** Records for this exercise **

******************************

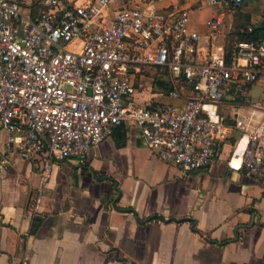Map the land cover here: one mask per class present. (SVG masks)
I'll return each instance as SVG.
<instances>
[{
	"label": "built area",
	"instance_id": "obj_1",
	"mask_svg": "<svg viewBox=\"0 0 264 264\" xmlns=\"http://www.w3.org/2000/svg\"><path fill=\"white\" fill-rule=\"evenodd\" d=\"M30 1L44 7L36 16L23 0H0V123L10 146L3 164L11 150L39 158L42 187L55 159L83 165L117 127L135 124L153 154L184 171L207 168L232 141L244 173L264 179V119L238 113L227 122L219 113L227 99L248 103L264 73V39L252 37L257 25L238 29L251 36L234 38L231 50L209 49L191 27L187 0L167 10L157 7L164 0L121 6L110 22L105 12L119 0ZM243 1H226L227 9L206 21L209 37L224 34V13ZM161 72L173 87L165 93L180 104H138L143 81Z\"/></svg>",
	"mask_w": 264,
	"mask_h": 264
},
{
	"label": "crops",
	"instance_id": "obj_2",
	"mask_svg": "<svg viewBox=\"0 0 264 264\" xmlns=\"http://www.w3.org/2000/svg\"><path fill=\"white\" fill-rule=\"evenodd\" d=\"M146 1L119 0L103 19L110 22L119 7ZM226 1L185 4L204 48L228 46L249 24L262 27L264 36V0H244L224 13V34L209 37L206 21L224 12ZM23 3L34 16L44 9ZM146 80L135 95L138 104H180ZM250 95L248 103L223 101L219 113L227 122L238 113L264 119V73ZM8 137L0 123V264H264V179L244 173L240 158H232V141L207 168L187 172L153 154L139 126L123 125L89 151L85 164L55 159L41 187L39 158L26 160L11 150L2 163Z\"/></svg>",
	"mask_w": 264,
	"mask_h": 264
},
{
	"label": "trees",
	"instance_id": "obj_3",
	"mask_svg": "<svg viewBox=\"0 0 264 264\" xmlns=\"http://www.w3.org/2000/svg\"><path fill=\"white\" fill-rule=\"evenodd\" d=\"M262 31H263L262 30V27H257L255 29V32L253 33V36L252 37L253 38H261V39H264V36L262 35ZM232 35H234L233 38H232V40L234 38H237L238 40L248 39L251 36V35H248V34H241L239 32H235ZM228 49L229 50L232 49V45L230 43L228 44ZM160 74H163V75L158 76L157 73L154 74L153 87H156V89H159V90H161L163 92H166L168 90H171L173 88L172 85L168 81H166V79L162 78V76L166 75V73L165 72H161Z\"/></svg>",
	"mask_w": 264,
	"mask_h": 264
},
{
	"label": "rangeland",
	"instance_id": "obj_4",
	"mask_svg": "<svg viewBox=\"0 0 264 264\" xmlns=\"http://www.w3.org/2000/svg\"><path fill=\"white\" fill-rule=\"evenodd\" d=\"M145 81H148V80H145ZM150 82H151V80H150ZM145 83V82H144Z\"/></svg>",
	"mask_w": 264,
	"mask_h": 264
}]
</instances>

******************************

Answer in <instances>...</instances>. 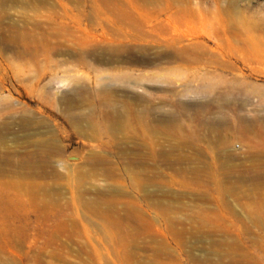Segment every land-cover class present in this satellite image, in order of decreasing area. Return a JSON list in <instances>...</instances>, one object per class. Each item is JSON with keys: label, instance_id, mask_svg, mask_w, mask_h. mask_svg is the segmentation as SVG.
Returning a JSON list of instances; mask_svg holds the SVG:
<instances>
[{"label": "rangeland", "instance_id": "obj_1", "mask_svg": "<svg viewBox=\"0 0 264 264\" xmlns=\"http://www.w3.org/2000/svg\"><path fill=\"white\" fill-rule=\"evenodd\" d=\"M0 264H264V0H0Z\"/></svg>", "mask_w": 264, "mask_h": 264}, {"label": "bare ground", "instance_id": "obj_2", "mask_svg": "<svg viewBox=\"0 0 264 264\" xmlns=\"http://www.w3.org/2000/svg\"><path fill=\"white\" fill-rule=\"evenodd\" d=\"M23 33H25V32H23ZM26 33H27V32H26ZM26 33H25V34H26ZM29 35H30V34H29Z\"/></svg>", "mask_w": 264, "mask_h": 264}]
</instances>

******************************

** Challenge **
Copy out every line in the data above that contains the string "evenodd". Matching is case-sensitive.

** Exercise output **
	"mask_svg": "<svg viewBox=\"0 0 264 264\" xmlns=\"http://www.w3.org/2000/svg\"><path fill=\"white\" fill-rule=\"evenodd\" d=\"M30 1L44 7L36 16L23 0H0V123L10 146L3 164L11 150L39 158L42 187L55 159L83 165L117 127L135 124L153 154L184 171L207 168L232 141L244 173L264 179V119L238 113L227 122L219 113L227 99L248 103L264 73V39L252 37L257 25L238 29L251 36L234 38L231 50L209 49L191 27L187 0L167 10L157 7L164 0L121 6L110 22L105 12L119 0ZM243 1H226L227 9L206 21L209 37L224 34V13ZM161 72L173 87L165 93L180 104H138L143 81Z\"/></svg>",
	"mask_svg": "<svg viewBox=\"0 0 264 264\" xmlns=\"http://www.w3.org/2000/svg\"><path fill=\"white\" fill-rule=\"evenodd\" d=\"M146 1L119 0L103 19L110 22L119 7ZM226 1L185 4L204 48L228 46L249 24L262 27L264 36V0H244L224 13V34L209 37L206 21L224 12ZM23 3L34 16L44 9ZM146 80L135 95L138 104H180ZM250 95L248 103L223 101L219 113L227 122L238 113L264 119V73ZM8 137L0 123V264H264V179L244 173L240 158H232V141L207 168L187 172L153 154L139 126L123 125L89 151L85 164L55 159L41 187L39 158L26 160L11 150L2 163Z\"/></svg>",
	"mask_svg": "<svg viewBox=\"0 0 264 264\" xmlns=\"http://www.w3.org/2000/svg\"><path fill=\"white\" fill-rule=\"evenodd\" d=\"M262 31H263L262 30V27H257L255 29V32L253 33V36L252 37L253 38H261V39H264V36L262 35ZM232 35H234L233 38H232V40L234 38H237L238 40L248 39L251 36V35H248V34H241L239 32H235ZM228 49L229 50L232 49V45L230 43L228 44ZM160 74H163V75L158 76L157 73L154 74L153 87H156V89H159V90H161L163 92H166L168 90H171L173 88L172 85L168 81H166V79L162 78V76L166 75V73L165 72H161Z\"/></svg>",
	"mask_svg": "<svg viewBox=\"0 0 264 264\" xmlns=\"http://www.w3.org/2000/svg\"><path fill=\"white\" fill-rule=\"evenodd\" d=\"M145 81H148V80H145ZM150 82H151V80H150ZM145 83V82H144Z\"/></svg>",
[{"label": "rangeland", "instance_id": "obj_1", "mask_svg": "<svg viewBox=\"0 0 264 264\" xmlns=\"http://www.w3.org/2000/svg\"><path fill=\"white\" fill-rule=\"evenodd\" d=\"M0 264H264V0H0Z\"/></svg>", "mask_w": 264, "mask_h": 264}, {"label": "bare ground", "instance_id": "obj_2", "mask_svg": "<svg viewBox=\"0 0 264 264\" xmlns=\"http://www.w3.org/2000/svg\"><path fill=\"white\" fill-rule=\"evenodd\" d=\"M23 33H25V32H23ZM26 33H27V32H26ZM26 33H25V34H26ZM29 35H30V34H29Z\"/></svg>", "mask_w": 264, "mask_h": 264}]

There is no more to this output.